In deze zaak heeft de rechtbank Maastricht op 9 december 2011 uitspraak gedaan in twee zaken met betrekking tot de zorg- en opvoedingstaken van een minderjarige, hierna aangeduid als [minderjarige]. De moeder heeft zonder toestemming van de vader met [minderjarige] verhuisd van [woonplaats] naar [woonplaats], wat aanleiding gaf tot juridische procedures. De moeder had eerder verzoekschriften ingediend tot wijziging van de zorgregeling en om vervangende toestemming voor de inschrijving van [minderjarige] op een nieuwe basisschool. De vader heeft hiertegen verweer gevoerd en zelfstandige verzoeken ingediend, waaronder het verzoek om het hoofdverblijf van [minderjarige] bij hem te bepalen.
De rechtbank heeft vastgesteld dat de moeder zonder toestemming van de vader is verhuisd, wat in strijd is met de gezamenlijke zorgverdeling. De rechtbank oordeelde dat de belangen van [minderjarige] en de vader niet voldoende in acht zijn genomen door de moeder. De rechtbank heeft de verzoeken van de moeder tot vervangende toestemming voor de verhuizing en de schoolinschrijving afgewezen. Tevens is bepaald dat de moeder binnen drie maanden moet terugkeren naar [woonplaats] of de directe omgeving daarvan, zodat de contactregeling met de vader niet in het gedrang komt.

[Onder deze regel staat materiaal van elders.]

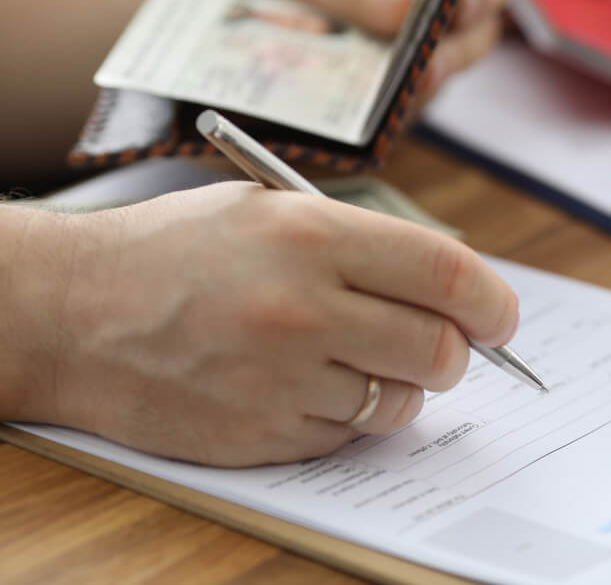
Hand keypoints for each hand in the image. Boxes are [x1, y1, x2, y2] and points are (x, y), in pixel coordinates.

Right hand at [12, 183, 517, 465]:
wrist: (72, 311)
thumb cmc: (175, 251)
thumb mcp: (270, 210)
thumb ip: (364, 245)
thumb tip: (452, 286)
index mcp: (311, 236)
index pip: (447, 274)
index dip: (492, 301)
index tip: (501, 317)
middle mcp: (301, 309)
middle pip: (439, 349)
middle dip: (457, 351)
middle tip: (440, 342)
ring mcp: (279, 380)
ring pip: (400, 402)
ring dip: (401, 385)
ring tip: (359, 357)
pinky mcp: (260, 435)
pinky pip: (348, 436)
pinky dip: (350, 414)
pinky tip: (309, 384)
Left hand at [217, 0, 518, 100]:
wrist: (263, 19)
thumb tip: (410, 6)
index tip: (462, 3)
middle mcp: (444, 10)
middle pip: (480, 31)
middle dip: (456, 49)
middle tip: (427, 65)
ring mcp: (428, 56)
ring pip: (447, 74)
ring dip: (425, 83)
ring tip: (400, 87)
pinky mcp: (405, 97)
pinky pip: (410, 107)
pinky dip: (392, 108)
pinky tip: (371, 108)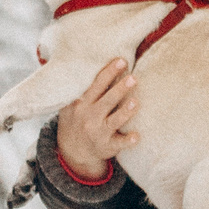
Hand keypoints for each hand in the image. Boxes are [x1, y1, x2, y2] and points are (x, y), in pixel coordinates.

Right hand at [56, 59, 137, 178]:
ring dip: (124, 112)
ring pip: (113, 121)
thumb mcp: (70, 103)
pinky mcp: (108, 146)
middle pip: (106, 101)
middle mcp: (89, 117)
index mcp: (81, 103)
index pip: (96, 85)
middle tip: (133, 78)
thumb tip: (92, 58)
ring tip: (135, 102)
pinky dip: (127, 140)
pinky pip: (119, 144)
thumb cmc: (77, 118)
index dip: (108, 72)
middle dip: (119, 89)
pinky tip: (137, 136)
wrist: (72, 150)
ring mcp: (98, 133)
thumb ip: (81, 86)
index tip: (121, 60)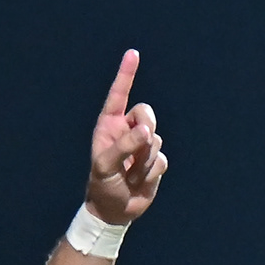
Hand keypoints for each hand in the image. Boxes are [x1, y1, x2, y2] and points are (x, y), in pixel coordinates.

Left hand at [83, 49, 166, 225]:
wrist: (115, 210)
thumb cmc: (102, 185)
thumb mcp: (105, 165)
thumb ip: (124, 145)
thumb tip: (147, 132)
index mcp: (110, 125)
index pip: (119, 95)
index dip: (126, 74)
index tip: (133, 54)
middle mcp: (127, 130)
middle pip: (146, 113)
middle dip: (144, 130)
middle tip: (137, 149)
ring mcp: (143, 145)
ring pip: (156, 139)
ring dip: (144, 161)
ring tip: (130, 175)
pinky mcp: (155, 161)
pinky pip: (162, 159)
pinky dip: (152, 172)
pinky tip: (140, 181)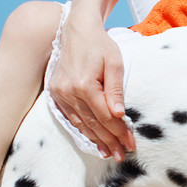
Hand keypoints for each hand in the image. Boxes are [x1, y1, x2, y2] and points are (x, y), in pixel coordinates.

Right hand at [48, 11, 134, 159]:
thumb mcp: (114, 62)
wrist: (77, 31)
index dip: (119, 132)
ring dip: (96, 140)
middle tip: (121, 155)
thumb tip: (119, 114)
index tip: (131, 144)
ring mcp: (60, 94)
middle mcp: (69, 92)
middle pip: (93, 123)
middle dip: (109, 141)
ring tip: (108, 153)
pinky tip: (92, 140)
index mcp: (85, 84)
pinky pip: (70, 117)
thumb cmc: (100, 45)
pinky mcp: (56, 94)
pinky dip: (82, 130)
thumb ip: (116, 89)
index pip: (106, 116)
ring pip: (81, 123)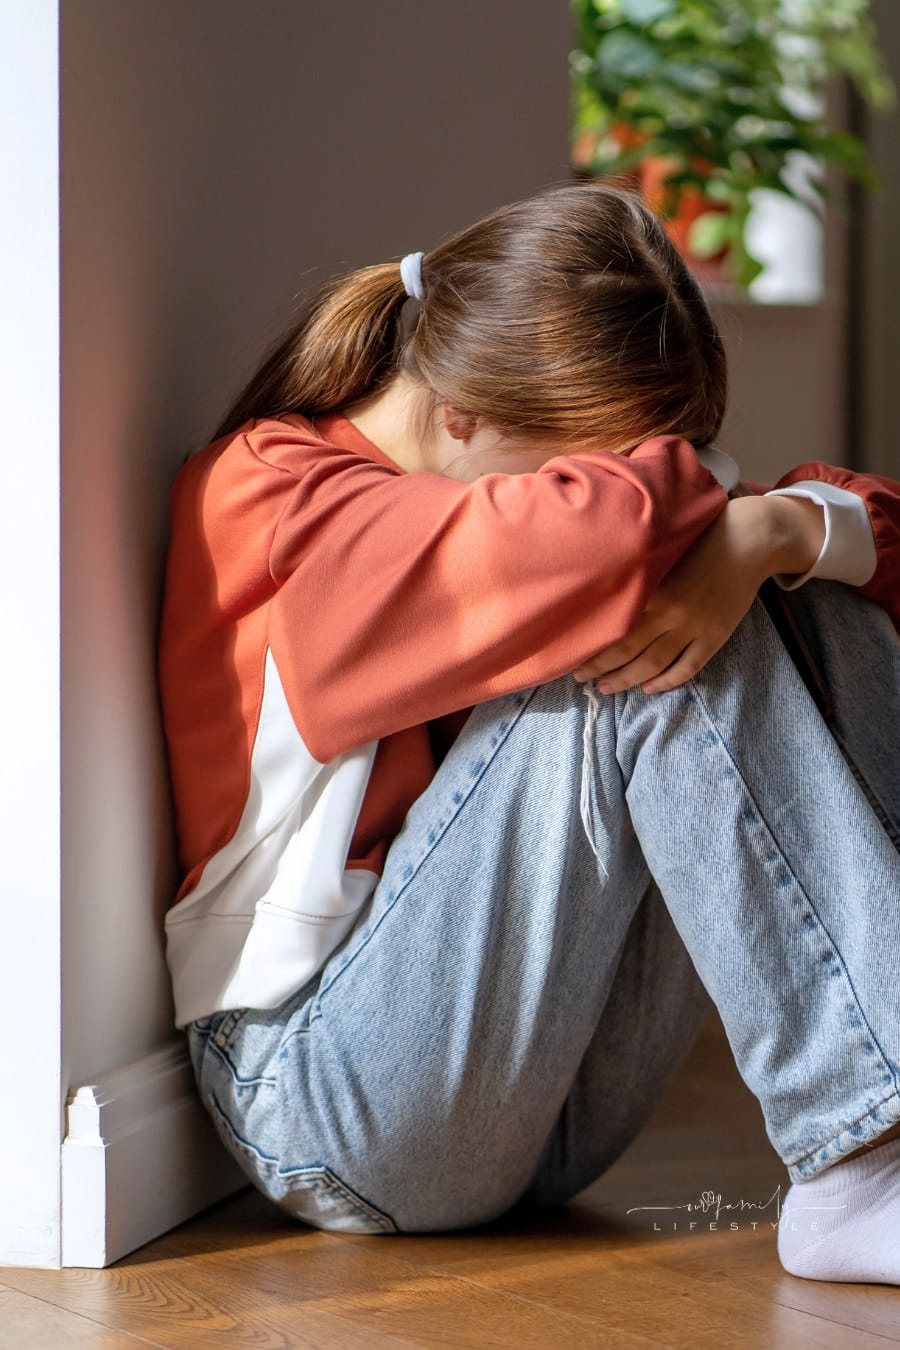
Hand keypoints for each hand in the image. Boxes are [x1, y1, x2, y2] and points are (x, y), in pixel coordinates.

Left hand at [572, 494, 825, 693]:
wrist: (751, 540)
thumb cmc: (701, 537)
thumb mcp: (663, 549)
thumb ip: (637, 570)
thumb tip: (602, 585)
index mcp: (653, 587)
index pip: (614, 624)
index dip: (591, 644)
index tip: (570, 653)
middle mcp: (671, 611)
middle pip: (628, 648)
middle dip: (600, 667)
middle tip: (580, 678)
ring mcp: (695, 626)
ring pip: (654, 663)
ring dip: (628, 679)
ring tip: (606, 688)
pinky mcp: (716, 636)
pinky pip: (688, 666)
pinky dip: (668, 681)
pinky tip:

De rechtbank heeft het verzoek van de vader om het hoofdverblijf van [minderjarige] bij hem te bepalen afgewezen, maar heeft de moeder wel de gelegenheid gegeven om haar verantwoordelijkheden als gezaghebbende ouder opnieuw op te pakken. De rechtbank heeft de verzoeken van de moeder tot wijziging van de zorg- en opvoedingstaken afgewezen, omdat de situatie van [minderjarige] niet in het belang van de moeder was. De rechtbank heeft de beschikking uitvoerbaar bij voorraad verklaard, wat betekent dat de moeder onmiddellijk moet voldoen aan de uitspraak.